You could set price to be contestable with a competing cloud solution, regardless of profit or loss, or you could set price be cost-neutral or to take profit. This is a decision that will differ from customer to customer based on factors that are well outside the scope of this whitepaper.
Outcomes
Effective cost management provides significant benefits, both purely in financial terms but also across the other operational realms of performance and capacity. These three operational capabilities are mutually supporting, and cost management is the lynchpin that creates this synergy.
VCF Operations comes out-of-the-box with dashboards to provide insights into Total Cost of Ownership (TCO) and Return on investment (ROI) of your infrastructure. It can identify potential savings based on factors such as oversized, idle, or powered-off workloads, and recommend steps to act on these savings. It will track the savings that were realized by acting upon these recommendations.
Cost and price also influence customer behavior. No doubt we can relate to this from our experience in everyday life. From an IT service perspective, cost management helps solve several problems for us.
Pricing model enables financial comparison across environments or entire clouds, allowing customers to choose the right place to run their workload based on price in addition to other factors - and private cloud can be very cost-competitive. Smart workload placement can save a significant amount of money for a business. This is particularly effective when customers can self-service workload deployment and see price at the time of provisioning.
Pricing model help with right-sizing. In environments without proper pricing policy, resistance to right-sizing from workload owners is a common challenge we hear. Workload owners often perceive right-sizing as IT taking back resources the customer thinks they need (and which without a billing model they effectively get for free). With the introduction of pricing model, right-sizing helps your customers save money.
Pricing model helps with the problem of customers “overprovisioning” their workloads, either in terms of provisioning more resources than needed, or demanding dedicated/reserved resources which come at significant cost. Price can influence more efficient consumption by your customers, so if a customer is willing to pay the price associated with overprovisioning their workload in a chargeback model, then it helps to fund the cost of providing the infrastructure as well as helping to qualifying the demand.
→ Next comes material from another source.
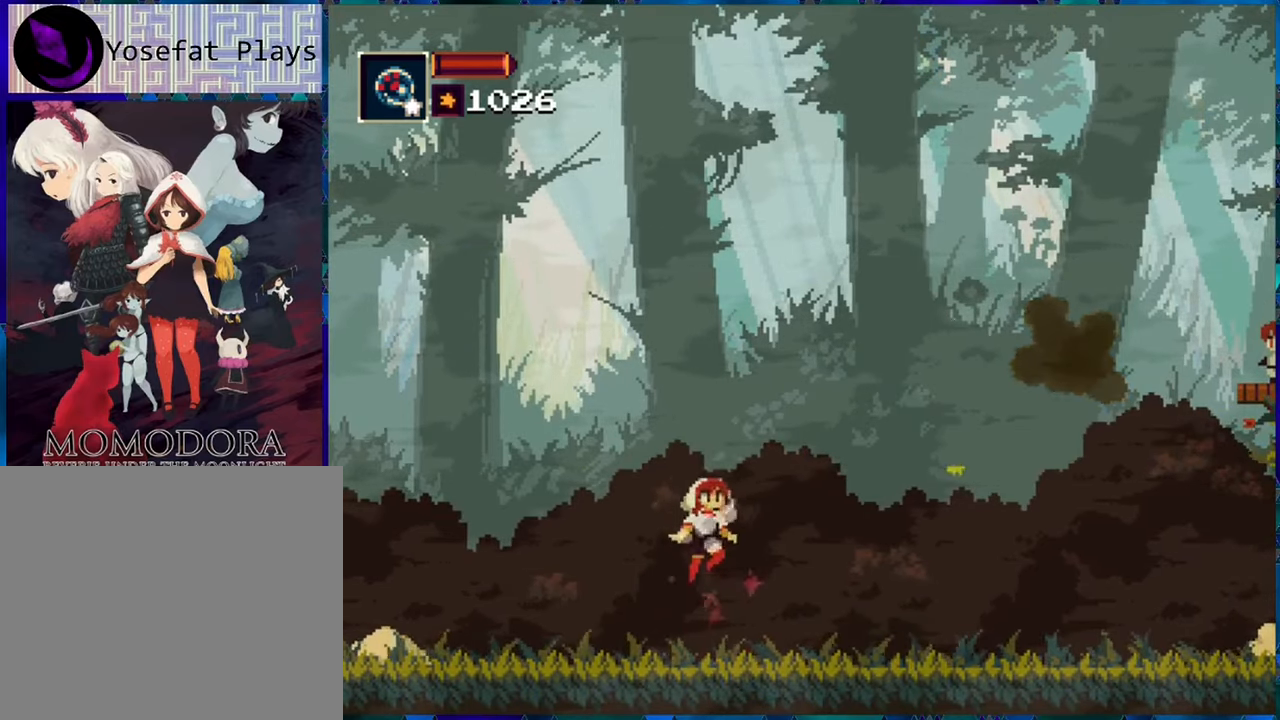
{"buttons": ["R1"], "left_stick": "center", "right_stick": "center", "events": [[317, "B", "up"], [350, "R1", "up"], [433, "R1", "down"]]}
Right-sizing is still relevant in this context too: providing recommendations to customers on how they can reduce their cost without impacting their service shifts from being perceived negatively to being a value-add. This is exactly how public cloud providers position themselves.
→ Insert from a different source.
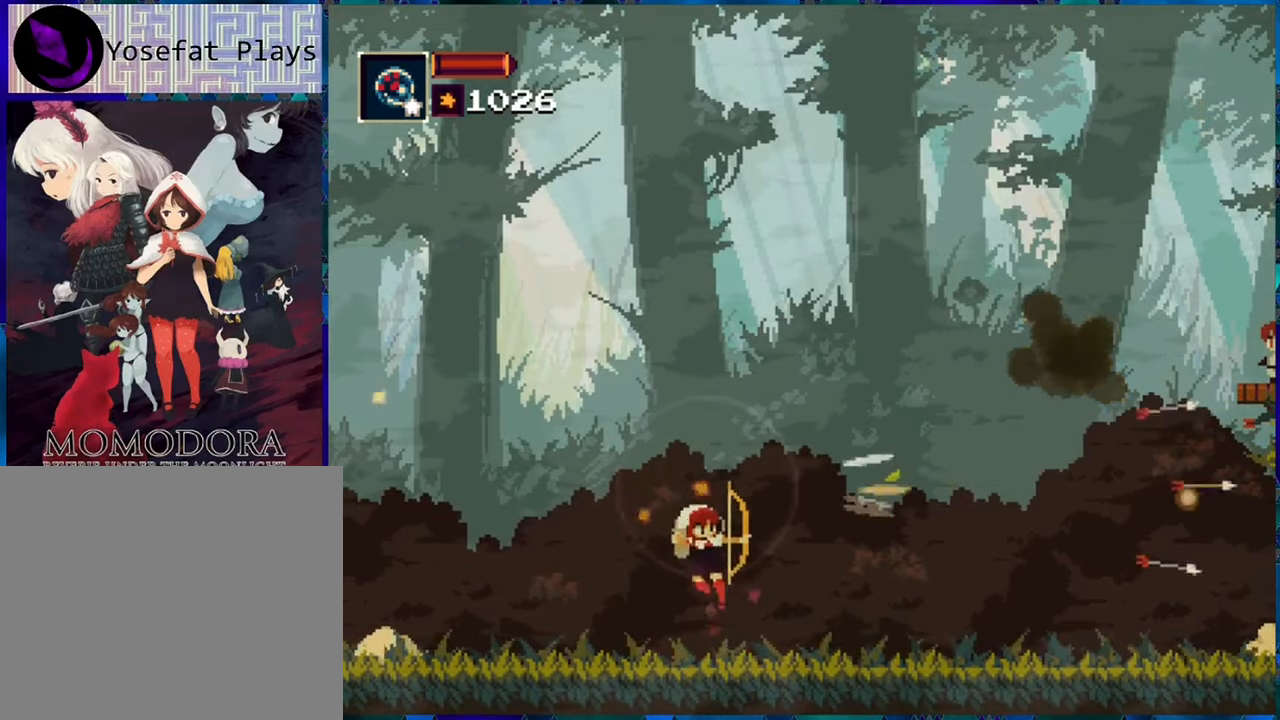
{"buttons": ["R1"], "left_stick": "center", "right_stick": "center", "events": []}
Chargeback also help solve problems with idle workloads – workloads that are left running but are not really needed. In an environment where customers have self-service, this is an effective way (other than applying leases to provisioned workloads) to control workload sprawl.
Lastly, price as a general principle can be used to incentivize customers to behave in certain ways. As one example, defining a pricing model that scale with resources at a super linear rate will incentivize users to think about what they need and consume efficiently.